# Jarrodsp71's Bermuda Experience



## jarrodsp71 (Oct 4, 2018)

Hello all,

We bought new construction in late summer 2018. We moved from city to suburb life in NC. Not knowing much about Bermuda life I bought a Cub Cadet XT1 46" well before I did much research about Bermuda lawn. I thought a mower was a mower and didn't think anyone other than golf courses used reel mowers. Shaking my head now. After intensive research over the last year and a half I don't think I would have had much success with reel mower anyways. We are converting all city possessions to suburb life. We don't have a truck yet, just two cars. My lawn is extremely bumpy because the contractor decided not to pay anyone to try somewhat to get my lawn flat/level. I need to fill some divots, seams from the sod, etc., but I haven't had the chance. I'm doing as best as I can as of now. I think it's going as well as it could with my experience but I will appreciate any suggestions as we/I go. Thank you all in advance.

-I put down Barricade DG PE late February and it helped a lot compared to last year when I didn't do a spring PE treatment. So far, it has kept a lot of the wild junk away that I dealt with all year in 2019. Fingers crossed.
-I scalped pretty low with my Cub Cadet in mid March when green haze appeared all over.
-I put down PGF Complete fret first week of April to my approximate 7,800 square feet.
-I sprayed Bayer All Season weed killer with PE last week. It is killing as we speak. We will see how I like it after the 3 weeks the bottle recommends to kill them.

Here is the side of the house that gets only a couple hours of direct sun. I'm going to do some landscaping because I can't get it to thicken up here.


Here is a shot of my lovely drainage hole that I have no idea how that helps.
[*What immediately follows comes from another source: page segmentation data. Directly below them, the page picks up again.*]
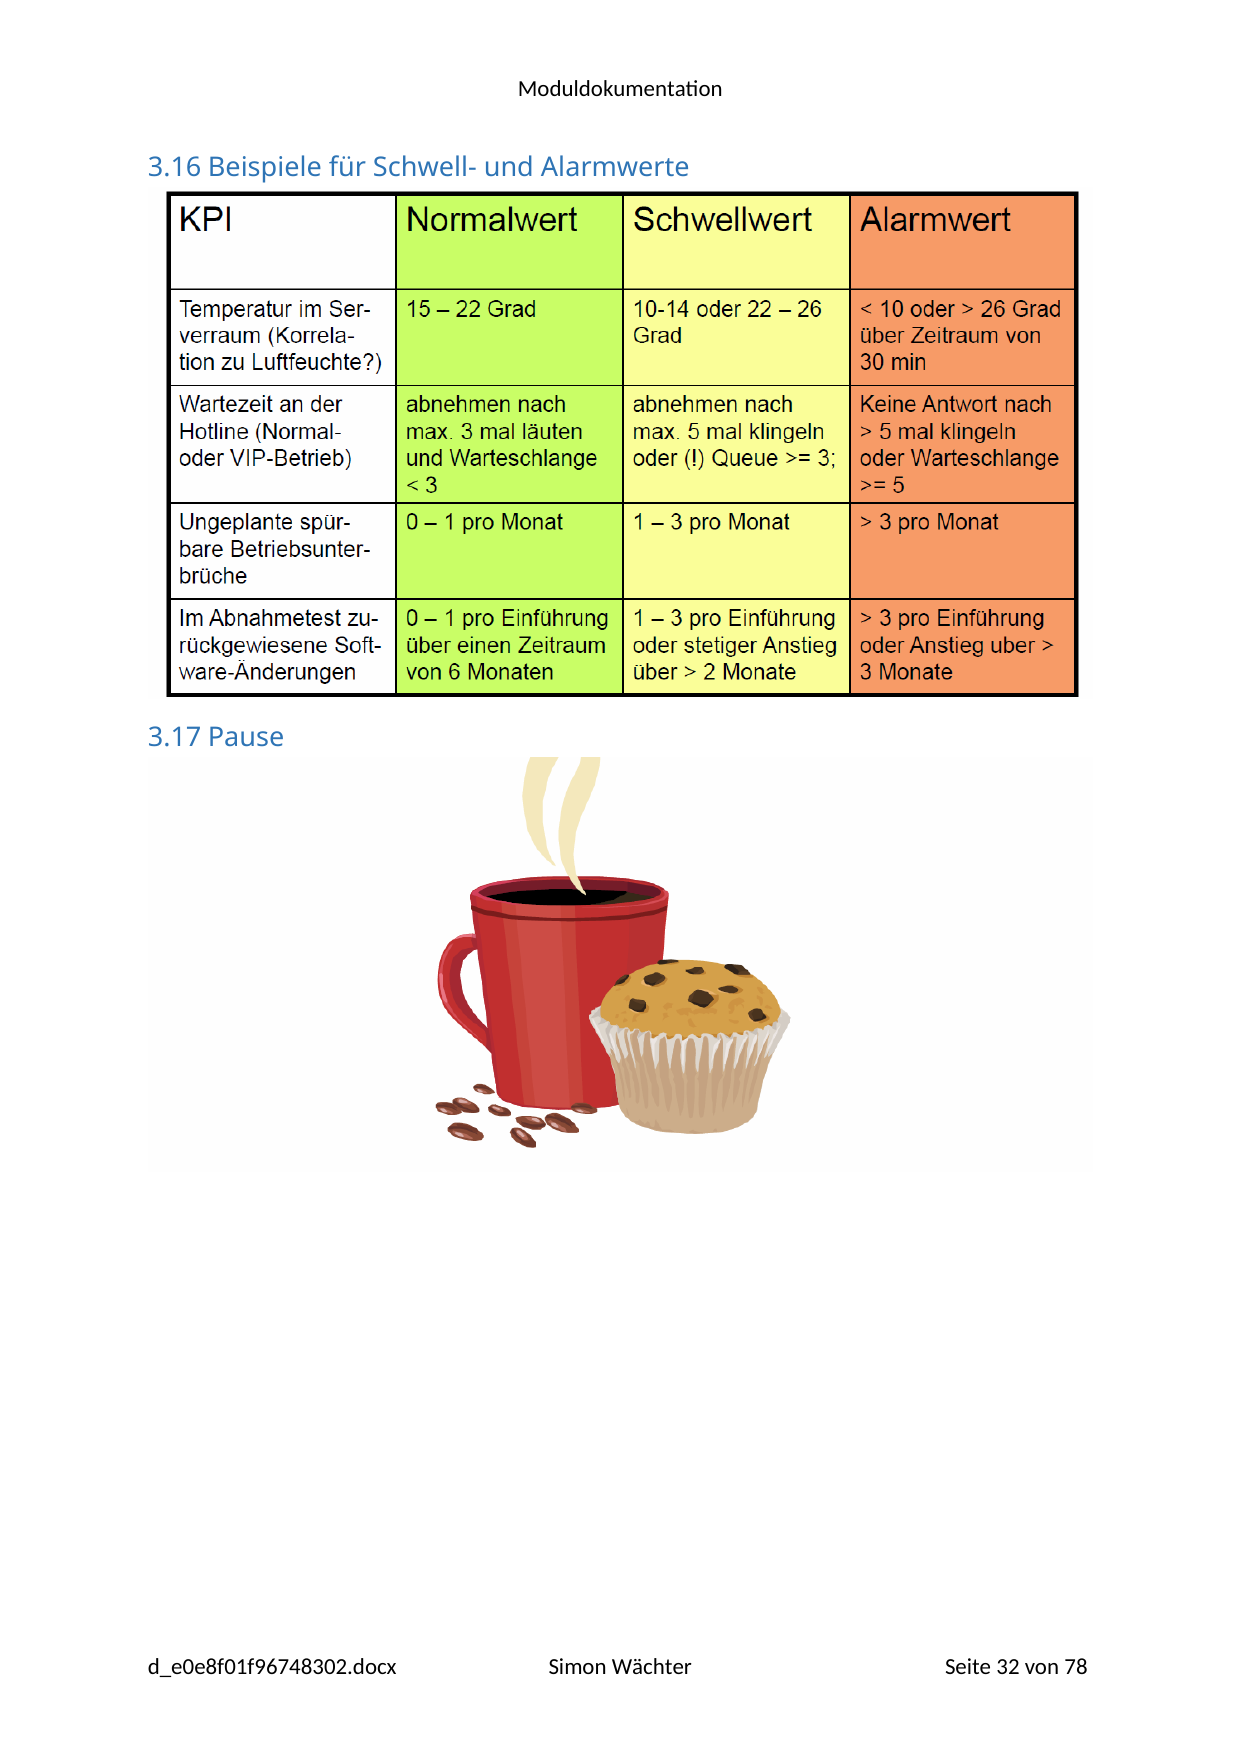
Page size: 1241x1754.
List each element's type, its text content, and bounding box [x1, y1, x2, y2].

subtitle Beispiele für Schwell- und Alarmwerte [148, 148, 1093, 184]
picture [147, 187, 1093, 699]
subtitle Pause [148, 718, 1093, 754]
picture [147, 757, 1093, 1172]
The black spots here are from spraying my chairs. Hopefully I didn't harm anything as it should come off with the next couple of mows.


----------



## Getting Fat (Dec 31, 2019)

your home is lovely


----------



## jarrodsp71 (Oct 4, 2018)

Thank you.


----------



## jarrodsp71 (Oct 4, 2018)

Here's from my leveling done over the weekend. Applied PGF Complete right after as well. Will be applying humichar within the week per weather so it doesn't get washed away.

f


----------